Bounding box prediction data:

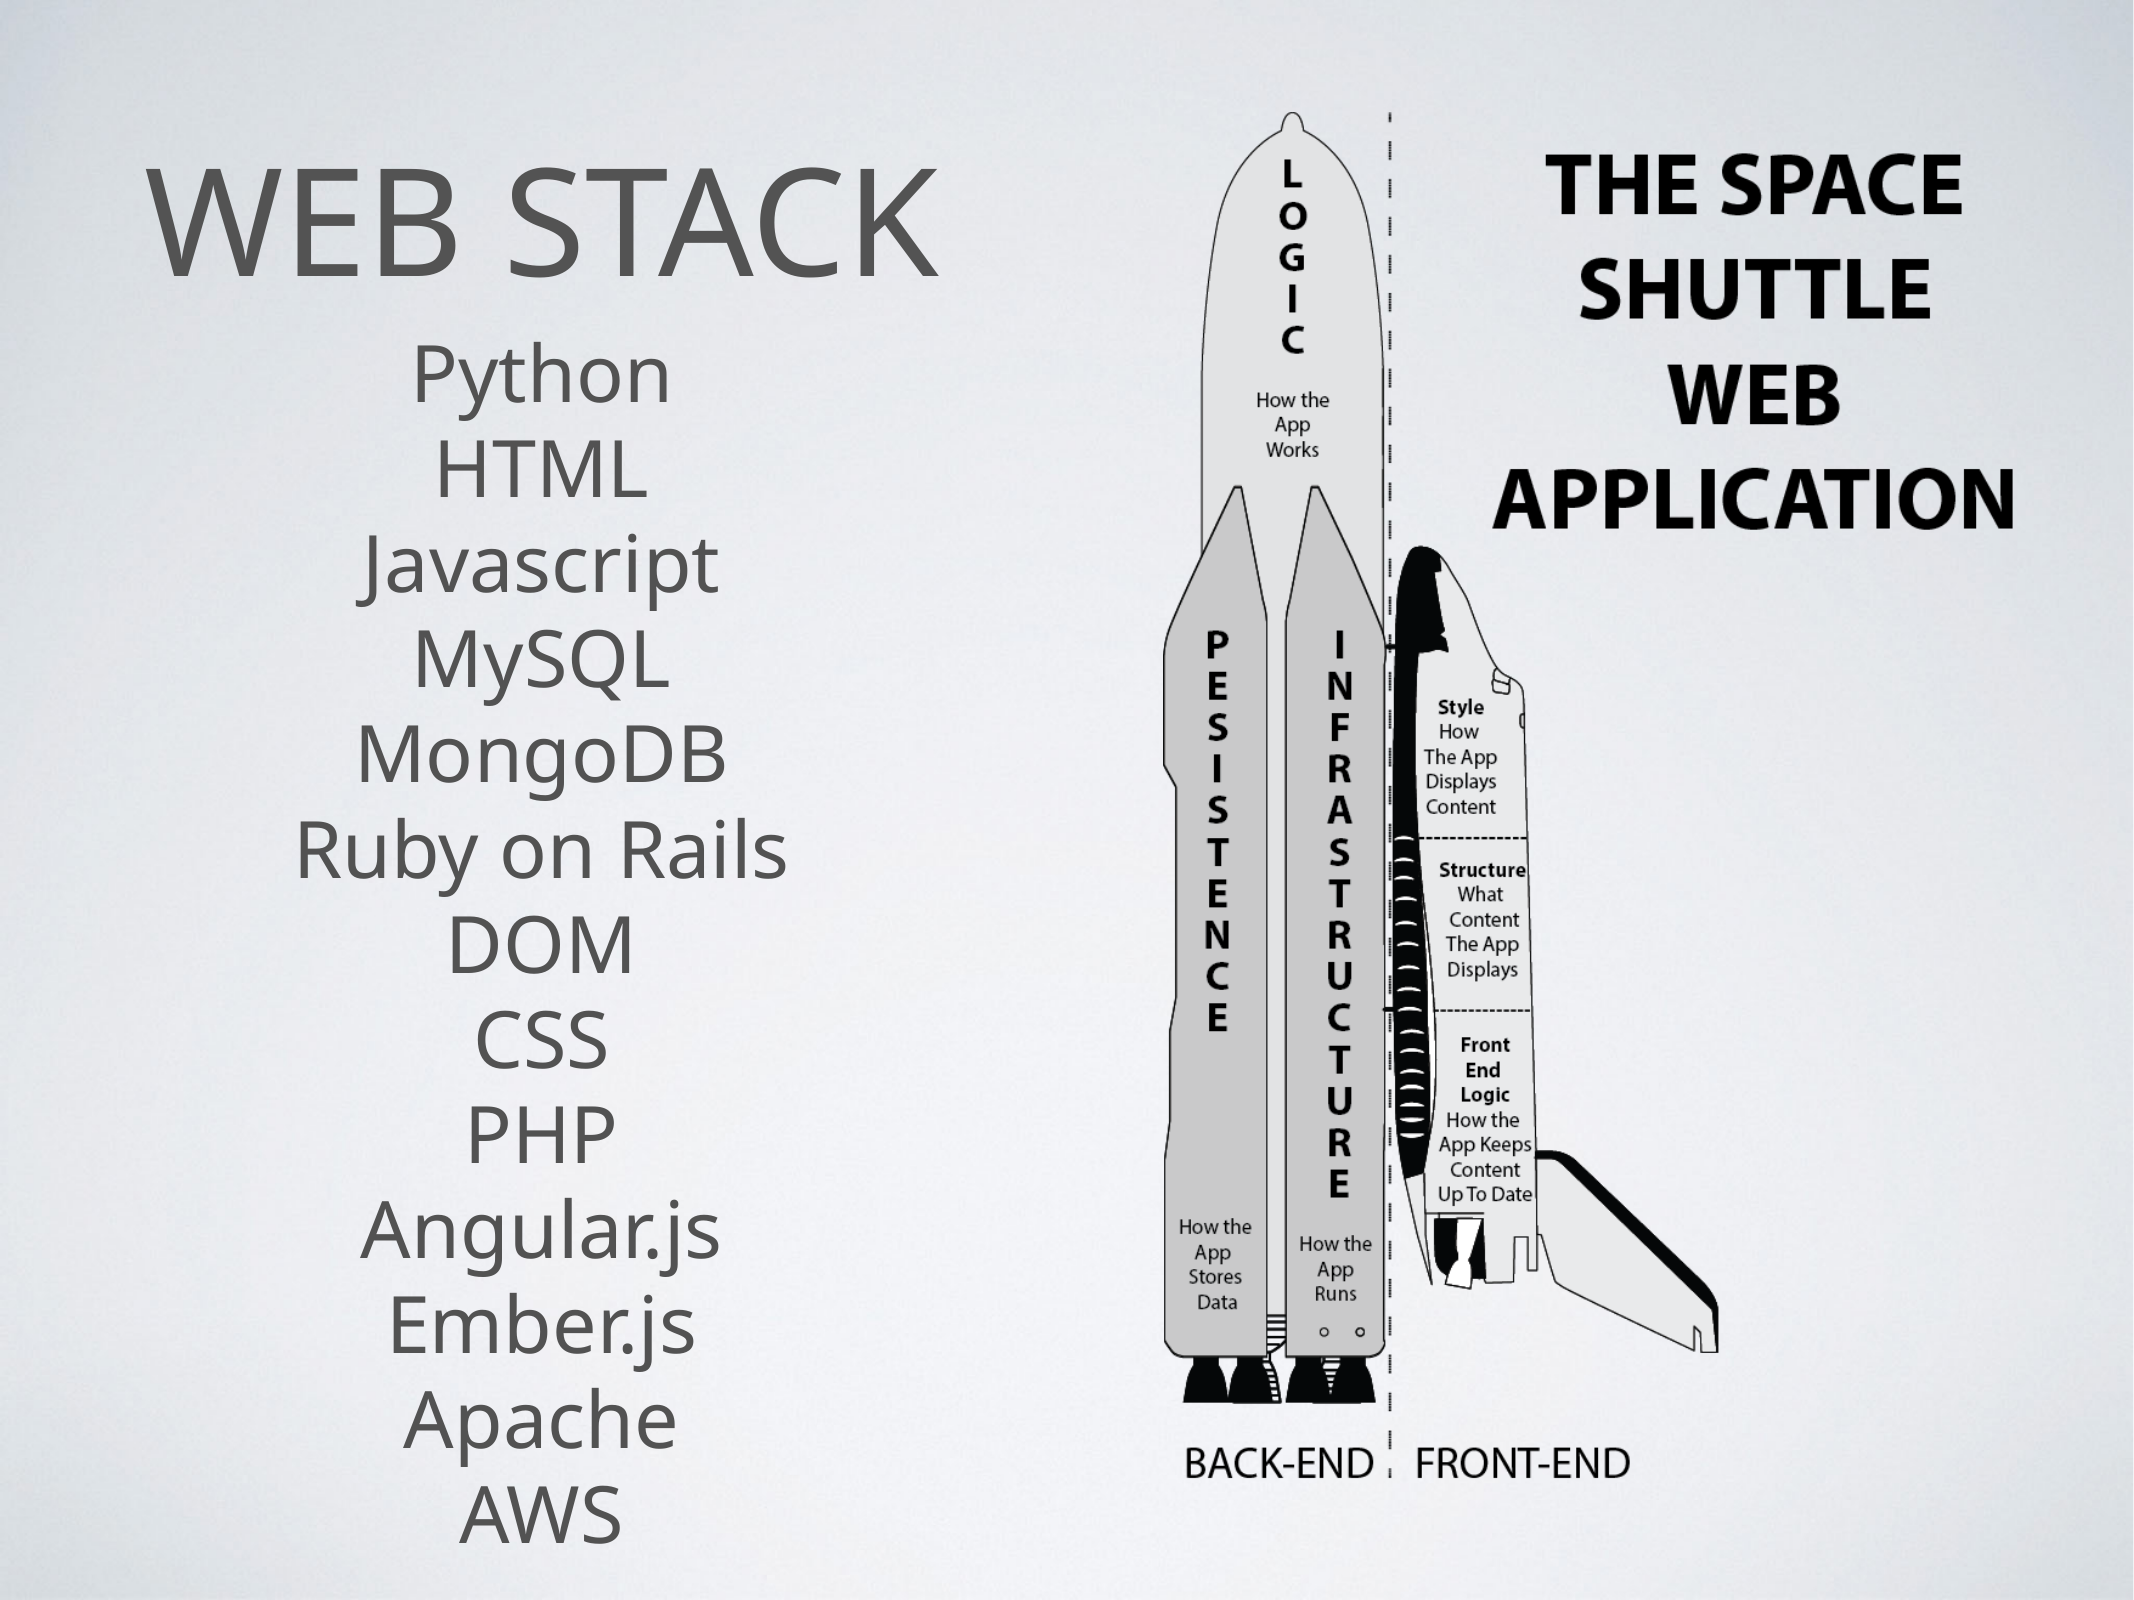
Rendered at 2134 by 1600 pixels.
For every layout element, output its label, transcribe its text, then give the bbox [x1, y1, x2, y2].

title Web Stack [57, 93, 1026, 307]
list Python HTML Javascript MySQL MongoDB Ruby on Rails DOM CSS PHP Angular.js Ember.js Apache AWS [57, 323, 1026, 1542]
picture [0, 0, 2134, 1600]
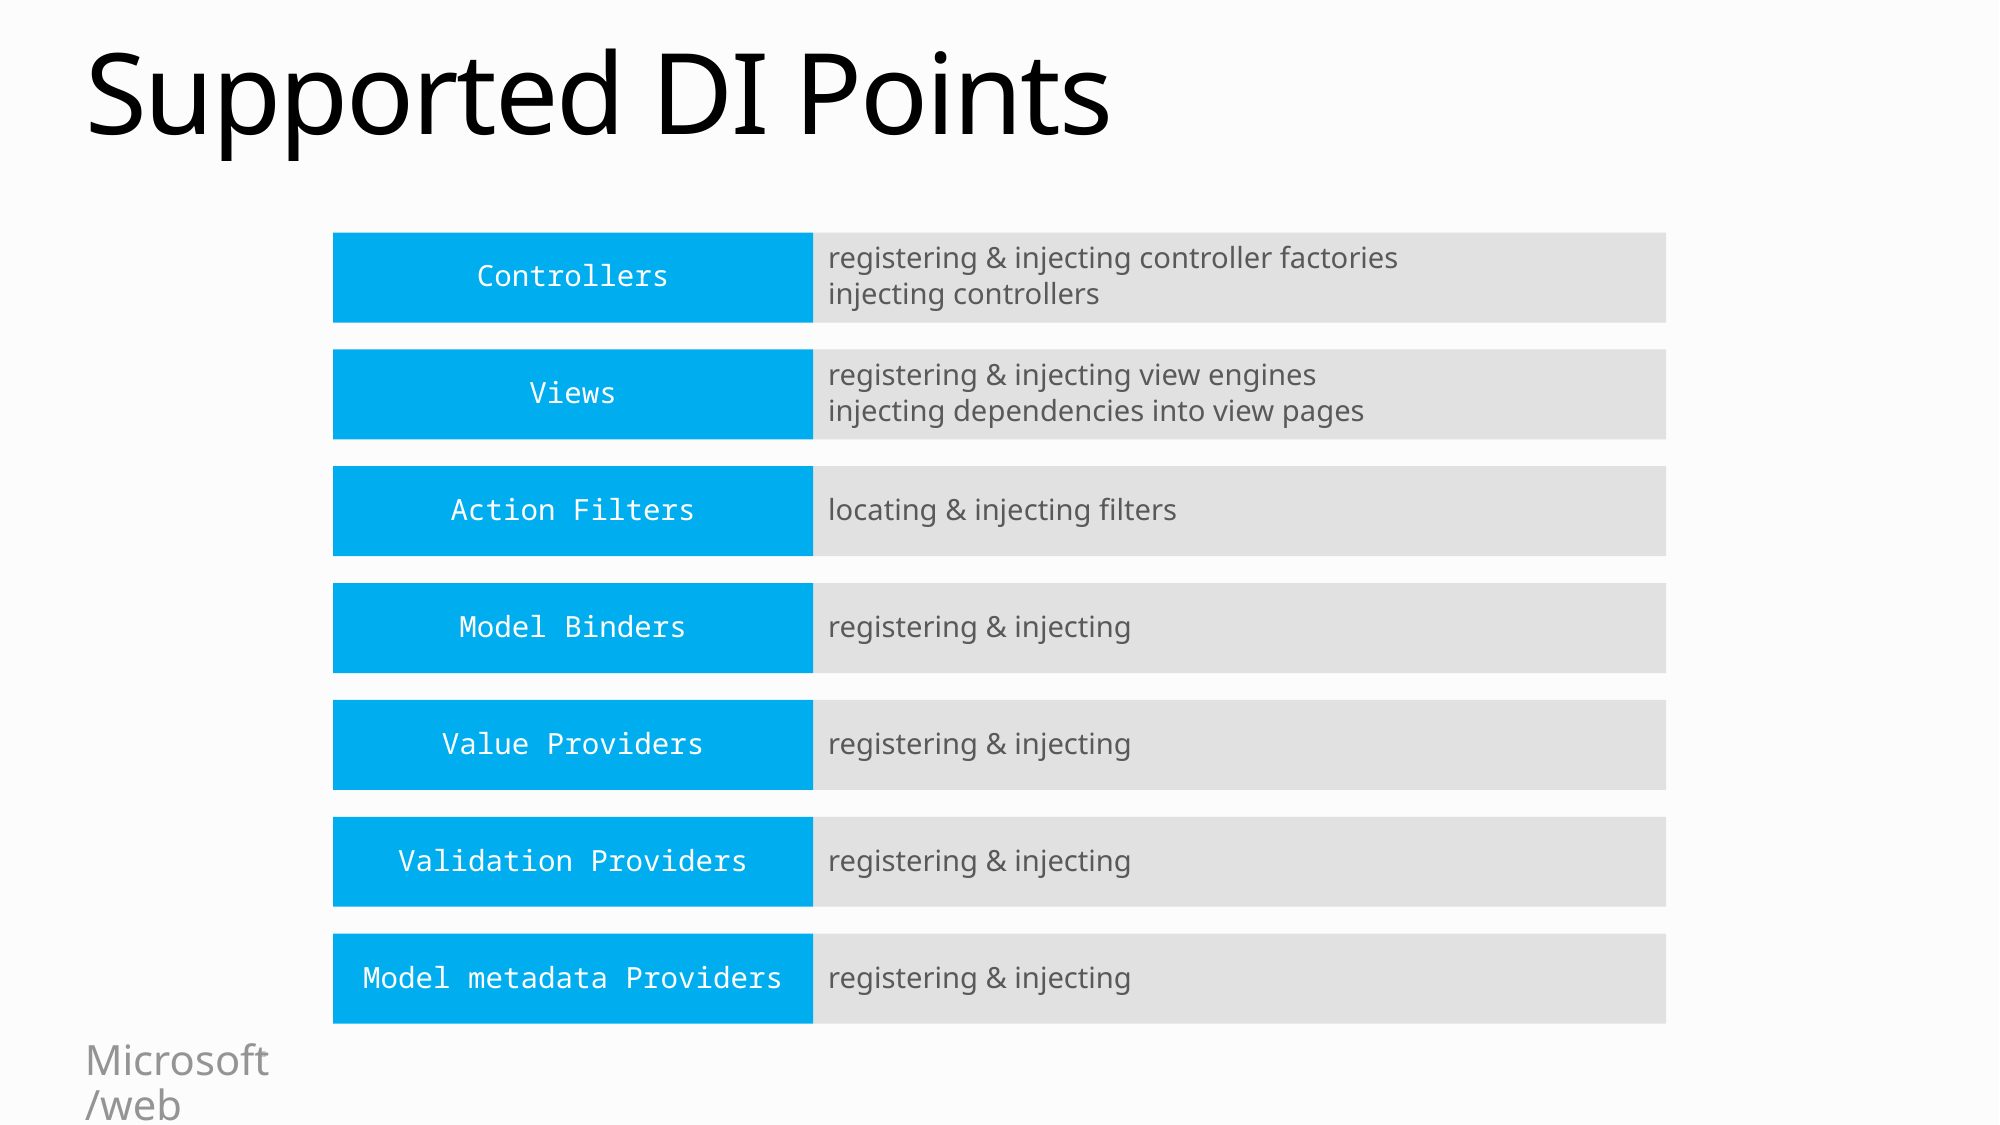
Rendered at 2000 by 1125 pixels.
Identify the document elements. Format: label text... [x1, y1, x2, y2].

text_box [332, 933, 1667, 1024]
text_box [332, 232, 1667, 323]
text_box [332, 816, 1667, 907]
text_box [332, 582, 1667, 674]
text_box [332, 465, 1667, 557]
title Supported DI Points [85, 37, 1914, 161]
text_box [332, 699, 1667, 791]
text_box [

▸ **EXERCISE REQUIREMENTS**:
Lines with the word "pixels" in them should be copied from the preceding records.

▸ **RESPONSE AREA**:
Rendered at 2134 by 1600 pixels.
Rendered at 2000 by 1125 pixels.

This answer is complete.